Delegation with attribution tells you who’s responsible. It doesn’t limit what the agent can do within that delegation. And I know humans too well to believe organizations are going to start under-provisioning user accounts. That’s never going to happen. The political cost of telling a VP they can’t access something is always higher than the security risk of over-provisioning. That’s been true for 30 years and AI agents aren’t going to change it.

So given that user accounts will remain over-provisioned, there needs to be a notion of short-lived, task-scoped permissions that sit on top of the user’s existing access.

As a human, I might have read, write, and delete access to both our document management system and our case management tool. But when I send an agent to read a pile of clinical documents and write a summary to a project workspace, I don’t want the agent to have my full access. I want temporary restrictions: read from folder A, write to folder B, nothing else. Not for security theater, but because it prevents the agent from being “helpful” in ways I didn’t ask for.

Without session scoping, an agent drafting a weekly summary might helpfully pull in notes from a sensitive HR review because it technically has access and the content seemed relevant. The agent isn’t malicious. It’s doing exactly what broad permissions allow. But nobody intended for it to read those notes, and now that information has been surfaced in a document that might get shared.

Session scoping means: for this task, you can see these things and write to those things. When the session ends, the constrained scope expires. The user’s underlying access is never modified. The agent just doesn’t get to use all of it.

There’s no standard for this yet. But the pieces are forming.

I went looking for an existing standard that covers what I’m describing - delegation identity plus session-scoped permissions plus cross-system audit trails - and it doesn’t yet exist as a coherent whole. However, the IETF is working on pieces of it.

draft-oauth-ai-agents-on-behalf-of-user extends OAuth 2.0 with a way to encode both the user and the agent in a single token - an act (actor) claim for the agent and an obo (on-behalf-of) claim for the user. That’s the Outlook delegation model, formalized for OAuth. It’s still a draft, but it’s the right shape.

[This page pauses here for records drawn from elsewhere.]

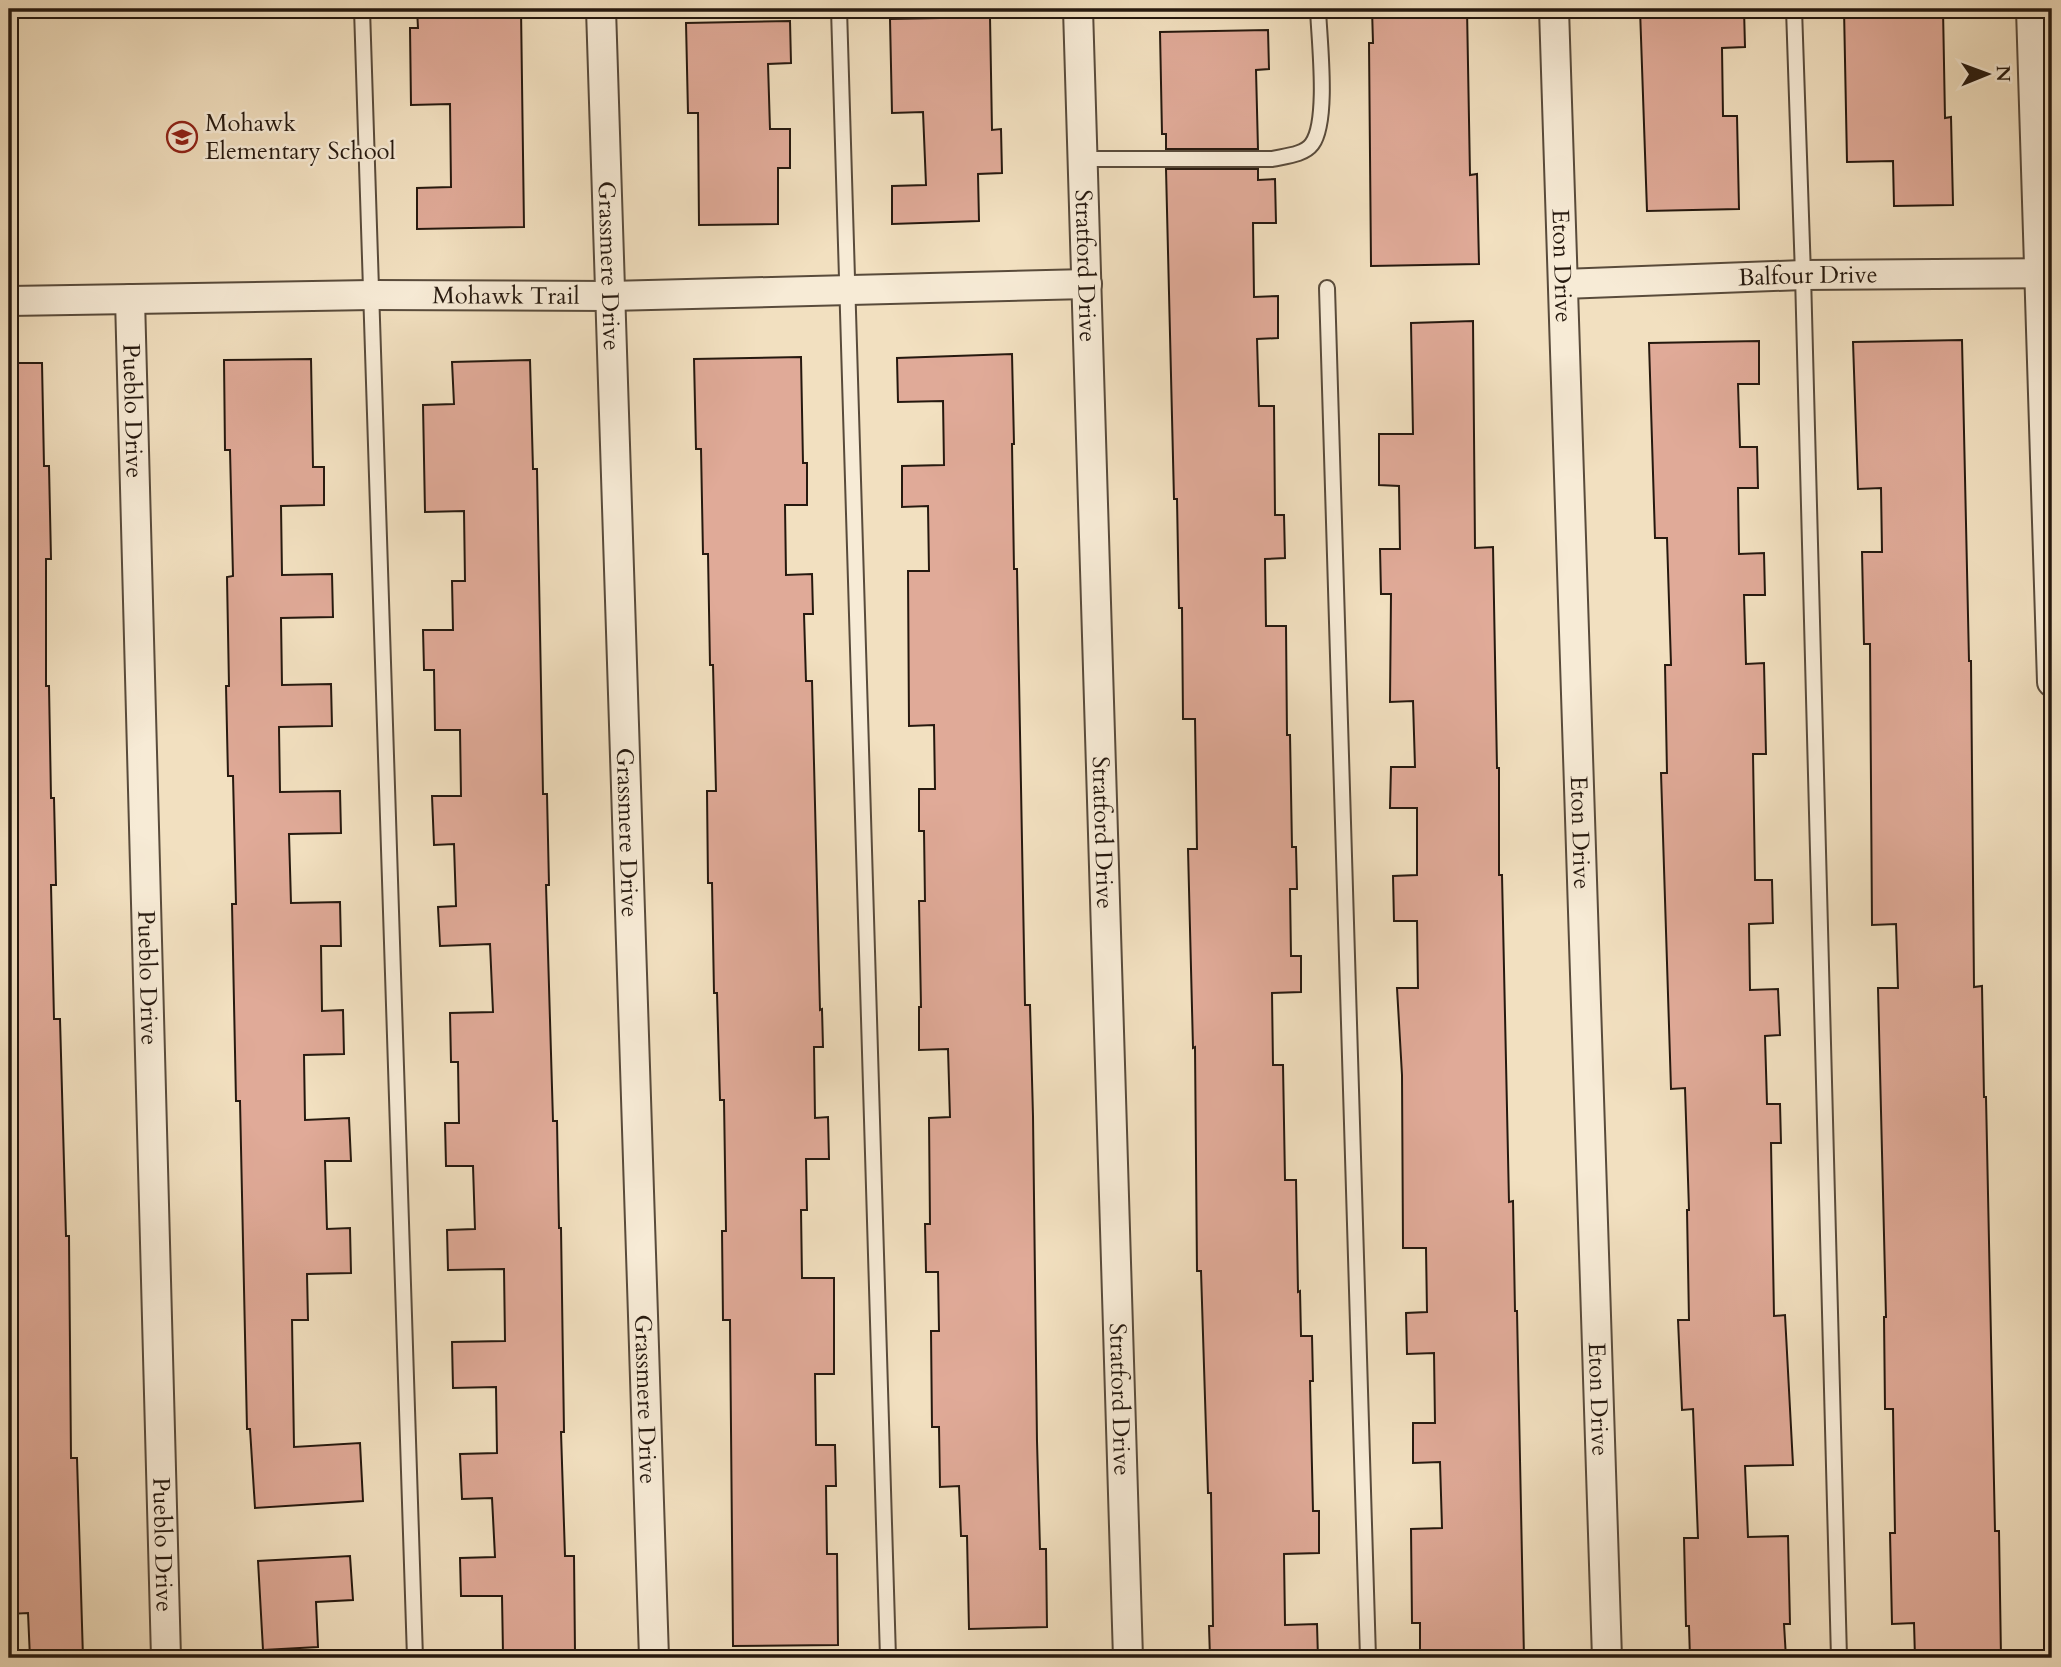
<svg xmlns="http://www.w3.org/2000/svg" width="2061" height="1667" font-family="Cardo,serif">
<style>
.building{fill:#e0aa98;stroke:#26190f;stroke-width:2}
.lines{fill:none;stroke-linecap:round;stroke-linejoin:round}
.service-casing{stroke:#594b3b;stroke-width:18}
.minor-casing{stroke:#594b3b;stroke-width:32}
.service{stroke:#f7ebd6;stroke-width:14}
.minor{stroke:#f7ebd6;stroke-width:28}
.labels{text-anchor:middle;stroke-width:5;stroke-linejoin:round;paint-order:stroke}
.poi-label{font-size:24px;fill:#26190f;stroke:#f7ebd6;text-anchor:start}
.street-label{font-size:24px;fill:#26190f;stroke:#f7ebd6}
</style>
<rect width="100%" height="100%" fill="#f2e0c0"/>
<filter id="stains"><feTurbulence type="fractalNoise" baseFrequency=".00286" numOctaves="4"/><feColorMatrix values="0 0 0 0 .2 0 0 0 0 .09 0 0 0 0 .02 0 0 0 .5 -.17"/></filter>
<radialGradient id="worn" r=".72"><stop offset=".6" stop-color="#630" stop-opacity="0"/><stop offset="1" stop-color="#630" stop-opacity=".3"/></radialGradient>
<!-- building -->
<g class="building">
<path d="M 417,9 L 521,9 L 524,227 L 417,229 L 417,188 L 451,187 L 450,104 L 411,105 L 410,28 L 418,28 Z"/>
<path d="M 1372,9 L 1467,9 L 1470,175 L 1477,174 L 1479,264 L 1371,266 L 1369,43 L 1373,43 Z"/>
<path d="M 1640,9 L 1744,9 L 1745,47 L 1722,48 L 1723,116 L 1737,116 L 1739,209 L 1647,211 Z"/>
<path d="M 1844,9 L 1943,9 L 1945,118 L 1951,117 L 1953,205 L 1894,206 L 1893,161 L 1847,162 Z"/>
<path d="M 990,17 L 992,130 L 1001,129 L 1002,173 L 978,174 L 979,221 L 892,224 L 892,186 L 926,185 L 923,112 L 892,113 L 890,19 Z"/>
<path d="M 790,21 L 791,63 L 768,64 L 770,129 L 790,129 L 790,168 L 778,168 L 778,224 L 699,225 L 698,113 L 688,113 L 686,23 Z"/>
<path d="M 1268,30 L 1269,69 L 1256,70 L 1258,149 L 1166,149 L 1166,134 L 1162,134 L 1160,32 Z"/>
<path d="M 1166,169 L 1258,169 L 1258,180 L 1275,179 L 1276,223 L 1253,223 L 1254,297 L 1278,296 L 1278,338 L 1257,339 L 1259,406 L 1274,406 L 1275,515 L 1284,515 L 1285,558 L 1265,559 L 1266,626 L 1286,626 L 1287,735 L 1290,735 L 1292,847 L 1296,847 L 1297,889 L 1290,889 L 1291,956 L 1301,956 L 1301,992 L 1272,993 L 1273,1065 L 1283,1065 L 1285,1180 L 1296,1180 L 1298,1292 L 1300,1291 L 1301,1336 L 1312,1336 L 1313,1381 L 1310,1381 L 1313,1511 L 1319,1511 L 1319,1553 L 1284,1554 L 1285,1625 L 1317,1624 L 1318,1658 L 1210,1658 L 1209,1626 L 1213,1626 L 1211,1493 L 1208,1493 L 1201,1271 L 1197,1271 L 1195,1047 L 1193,1048 L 1188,849 L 1197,849 L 1195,719 L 1183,719 L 1182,608 L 1179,608 L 1177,499 L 1174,499 Z"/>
<path d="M 1473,321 L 1475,548 L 1493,547 L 1497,768 L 1499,768 L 1499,875 L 1502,875 L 1509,1202 L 1513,1201 L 1515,1311 L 1517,1311 L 1524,1658 L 1420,1658 L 1420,1623 L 1412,1623 L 1411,1529 L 1442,1528 L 1440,1462 L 1413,1463 L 1413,1423 L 1435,1423 L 1434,1353 L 1407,1354 L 1406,1313 L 1427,1312 L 1426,1248 L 1403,1248 L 1402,1075 L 1397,988 L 1418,988 L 1417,921 L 1394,921 L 1393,876 L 1417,875 L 1417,808 L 1390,808 L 1391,767 L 1415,767 L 1413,701 L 1390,702 L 1391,594 L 1381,594 L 1380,549 L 1400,549 L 1399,486 L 1379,485 L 1379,434 L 1413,434 L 1411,323 Z"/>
<path d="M 1962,340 L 1969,661 L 1971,661 L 1974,987 L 1982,986 L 1984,1097 L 1986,1097 L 1995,1531 L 1999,1531 L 2001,1658 L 1915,1658 L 1914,1623 L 1892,1624 L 1890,1533 L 1895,1533 L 1893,1409 L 1885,1409 L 1884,1317 L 1886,1317 L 1878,988 L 1898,988 L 1896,924 L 1872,925 L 1870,644 L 1864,644 L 1862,552 L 1882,552 L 1881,488 L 1858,489 L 1853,342 Z"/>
<path d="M 1759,341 L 1759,384 L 1738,384 L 1740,447 L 1757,447 L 1758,488 L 1738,488 L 1739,554 L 1764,553 L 1765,595 L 1744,595 L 1746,664 L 1764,663 L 1766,754 L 1753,754 L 1755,880 L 1772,880 L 1773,923 L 1749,924 L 1750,990 L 1778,989 L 1780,1035 L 1765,1036 L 1767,1104 L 1780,1104 L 1781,1143 L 1771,1143 L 1774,1316 L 1785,1315 L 1793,1465 L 1745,1466 L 1748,1537 L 1788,1536 L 1790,1624 L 1784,1624 L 1786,1658 L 1690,1658 L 1689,1626 L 1686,1626 L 1684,1538 L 1698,1538 L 1693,1409 L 1682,1410 L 1678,1320 L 1689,1320 L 1687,1210 L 1689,1210 L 1685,1088 L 1671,1089 L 1661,773 L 1667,773 L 1665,665 L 1671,665 L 1667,538 L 1655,538 L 1649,343 Z"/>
<path d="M 1012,354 L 1014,444 L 1012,444 L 1014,569 L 1017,569 L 1025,1005 L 1030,1005 L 1033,1116 L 1037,1441 L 1040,1549 L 1046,1549 L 1047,1627 L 969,1629 L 967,1536 L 961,1536 L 959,1486 L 940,1487 L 939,1427 L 932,1427 L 931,1331 L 939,1331 L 938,1272 L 926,1272 L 925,1224 L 930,1224 L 929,1118 L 950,1117 L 948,1049 L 919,1050 L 919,1007 L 921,1007 L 919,901 L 925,901 L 924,831 L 919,831 L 919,789 L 935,789 L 934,725 L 909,726 L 908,571 L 929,571 L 928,506 L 902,507 L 902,466 L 944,465 L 943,401 L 898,402 L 897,358 Z"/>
<path d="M 801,357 L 803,463 L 807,463 L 807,505 L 785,505 L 786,575 L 812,574 L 813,614 L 804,614 L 806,681 L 812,681 L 820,1010 L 822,1009 L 823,1047 L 814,1047 L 815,1118 L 828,1117 L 829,1159 L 806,1159 L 807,1210 L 801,1210 L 802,1278 L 834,1278 L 834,1374 L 815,1374 L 816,1445 L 835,1445 L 836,1486 L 826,1486 L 827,1554 L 837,1554 L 838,1645 L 733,1646 L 730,1320 L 723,1320 L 722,1231 L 726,1231 L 724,1100 L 720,1100 L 717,993 L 714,993 L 712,883 L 708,883 L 707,791 L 716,791 L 713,665 L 710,665 L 708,554 L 703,554 L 701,449 L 696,449 L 694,359 Z"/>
<path d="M 311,359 L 313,467 L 324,467 L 324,505 L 281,506 L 282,575 L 332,574 L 333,617 L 281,618 L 282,685 L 331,684 L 332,726 L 279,727 L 280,792 L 340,791 L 341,833 L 289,834 L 291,903 L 340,902 L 341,946 L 321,946 L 322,1011 L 343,1010 L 344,1054 L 304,1055 L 305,1120 L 349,1118 L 351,1161 L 325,1161 L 327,1229 L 350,1228 L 351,1273 L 307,1274 L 308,1320 L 292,1320 L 294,1447 L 360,1443 L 363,1501 L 255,1508 L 250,1429 L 247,1429 L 240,1101 L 236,1101 L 232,904 L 236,904 L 233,776 L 228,776 L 226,686 L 229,686 L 227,577 L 233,576 L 230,450 L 225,450 L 224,360 Z"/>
<path d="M 530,360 L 533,469 L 537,469 L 543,794 L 547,794 L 549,885 L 546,885 L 553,1121 L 557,1121 L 559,1228 L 561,1228 L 564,1432 L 561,1432 L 565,1556 L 574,1556 L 575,1653 L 503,1654 L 502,1596 L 461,1596 L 460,1558 L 495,1557 L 492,1498 L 462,1499 L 460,1454 L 497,1453 L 496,1387 L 453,1388 L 452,1342 L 505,1341 L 504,1269 L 448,1270 L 447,1230 L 475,1229 L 473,1166 L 446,1166 L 445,1123 L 459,1123 L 458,1062 L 451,1062 L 450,1013 L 493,1012 L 490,944 L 440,946 L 438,907 L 456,906 L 454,844 L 434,845 L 432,796 L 461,796 L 460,730 L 435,730 L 434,670 L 424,670 L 423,630 L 453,630 L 452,581 L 465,581 L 464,511 L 425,512 L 423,405 L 454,404 L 452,362 Z"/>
<path d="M 9,363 L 42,363 L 44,466 L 49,466 L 51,559 L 46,559 L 46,686 L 49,686 L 51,798 L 54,798 L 56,885 L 51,885 L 54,1019 L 60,1019 L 66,1236 L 69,1236 L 71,1458 L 77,1458 L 83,1658 L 30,1658 L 28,1613 L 9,1614 L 9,1574 L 18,1574 L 17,1504 L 9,1504 Z"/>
<path d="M 350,1556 L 353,1600 L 316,1602 L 318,1647 L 263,1650 L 258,1561 Z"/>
</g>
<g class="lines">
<!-- service casing -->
<g class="service-casing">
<g id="service">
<path d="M 362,9 L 415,1658"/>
<path d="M 839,9 L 888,1658"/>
<path d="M 1794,9 L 1803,275 L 1839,1658"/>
<path d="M 1083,159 L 1272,159 C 1285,156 1304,155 1312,144 C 1329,121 1319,39 1318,9"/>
<path d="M 1327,288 L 1368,1658"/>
</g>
</g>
<!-- minor casing -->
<g class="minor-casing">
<g id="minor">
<path id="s1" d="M 601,9 L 654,1658"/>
<path id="s2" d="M 1078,9 L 1128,1658"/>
<path id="s3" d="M 1554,9 L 1607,1658"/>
<path d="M 2031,9 L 2052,682"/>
<path id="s4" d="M 1563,284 L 1803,275 L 2052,273"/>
<path id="s5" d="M 130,299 L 166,1658"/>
<path id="s6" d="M 9,301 L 371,295 L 610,296 L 1087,284"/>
</g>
</g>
<!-- service -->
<use href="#service" class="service"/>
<!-- minor -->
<use href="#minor" class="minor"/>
</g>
<!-- icons -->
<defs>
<g id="school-ring" transform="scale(1.575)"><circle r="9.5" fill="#f7ebd6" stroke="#8f2418" stroke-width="1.5"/><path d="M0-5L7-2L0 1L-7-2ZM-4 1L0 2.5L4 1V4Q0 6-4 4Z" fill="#8f2418"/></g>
</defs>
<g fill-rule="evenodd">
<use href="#school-ring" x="182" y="137"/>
</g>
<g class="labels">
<!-- poi labels -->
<g class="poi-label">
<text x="205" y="131">Mohawk<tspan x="205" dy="28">Elementary School</tspan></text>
</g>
<!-- street labels -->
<g class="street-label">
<text dy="8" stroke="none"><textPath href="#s1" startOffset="257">Grassmere Drive</textPath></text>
<text dy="8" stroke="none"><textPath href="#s2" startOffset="257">Stratford Drive</textPath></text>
<text dy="8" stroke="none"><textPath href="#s3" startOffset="257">Eton Drive</textPath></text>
<text dy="8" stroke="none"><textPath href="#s4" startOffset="245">Balfour Drive</textPath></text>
<text dy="8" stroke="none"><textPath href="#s6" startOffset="497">Mohawk Trail</textPath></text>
<text dy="8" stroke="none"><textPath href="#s5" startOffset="112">Pueblo Drive</textPath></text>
<text dy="8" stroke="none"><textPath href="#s2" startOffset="824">Stratford Drive</textPath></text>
<text dy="8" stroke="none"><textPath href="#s1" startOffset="824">Grassmere Drive</textPath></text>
<text dy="8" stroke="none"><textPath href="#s3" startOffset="824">Eton Drive</textPath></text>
<text dy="8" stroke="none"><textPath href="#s5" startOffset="679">Pueblo Drive</textPath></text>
<text dy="8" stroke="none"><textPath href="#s1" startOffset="1391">Grassmere Drive</textPath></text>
<text dy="8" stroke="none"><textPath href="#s2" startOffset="1391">Stratford Drive</textPath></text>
<text dy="8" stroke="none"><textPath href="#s3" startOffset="1391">Eton Drive</textPath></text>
<text dy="8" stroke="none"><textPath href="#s5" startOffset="1246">Pueblo Drive</textPath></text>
</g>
</g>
<!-- margin -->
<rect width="2061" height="1667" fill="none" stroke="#f2e0c0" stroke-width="35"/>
<rect x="10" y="10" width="2040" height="1646" fill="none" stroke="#26190f" stroke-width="3.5"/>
<rect x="18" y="18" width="2026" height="1632" fill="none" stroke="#26190f" stroke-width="2"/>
<!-- north arrow -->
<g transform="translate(1987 74) rotate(89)" stroke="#f7ebd6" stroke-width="5" paint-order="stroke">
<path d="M0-5L12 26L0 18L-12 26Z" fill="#26190f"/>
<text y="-10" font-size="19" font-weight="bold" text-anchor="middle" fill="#26190f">N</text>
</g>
<rect width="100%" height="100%" filter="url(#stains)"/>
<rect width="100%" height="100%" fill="url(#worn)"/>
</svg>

draft-klrc-aiagent-auth is broader - it composes WIMSE for workload identity, SPIFFE for ephemeral credentials, and OAuth for authorization into a framework for agent auth. It recommends “transaction tokens” - short-lived, scoped JWTs that assert both identity and authorization context for a specific operation. That’s close to session scoping, though framed at the individual transaction level rather than the task level.

The building blocks exist. But right now they’re scattered across half a dozen specs, and the enterprises actually deploying agents are mostly winging it with whichever option was fastest during the pilot.

Levie’s right that identity is emerging as a big topic. I’d go further: nothing else works until identity works. The governance, the interoperability, the cost management - all of it depends on knowing which agent did what, under whose authority, and whether it should have been allowed to.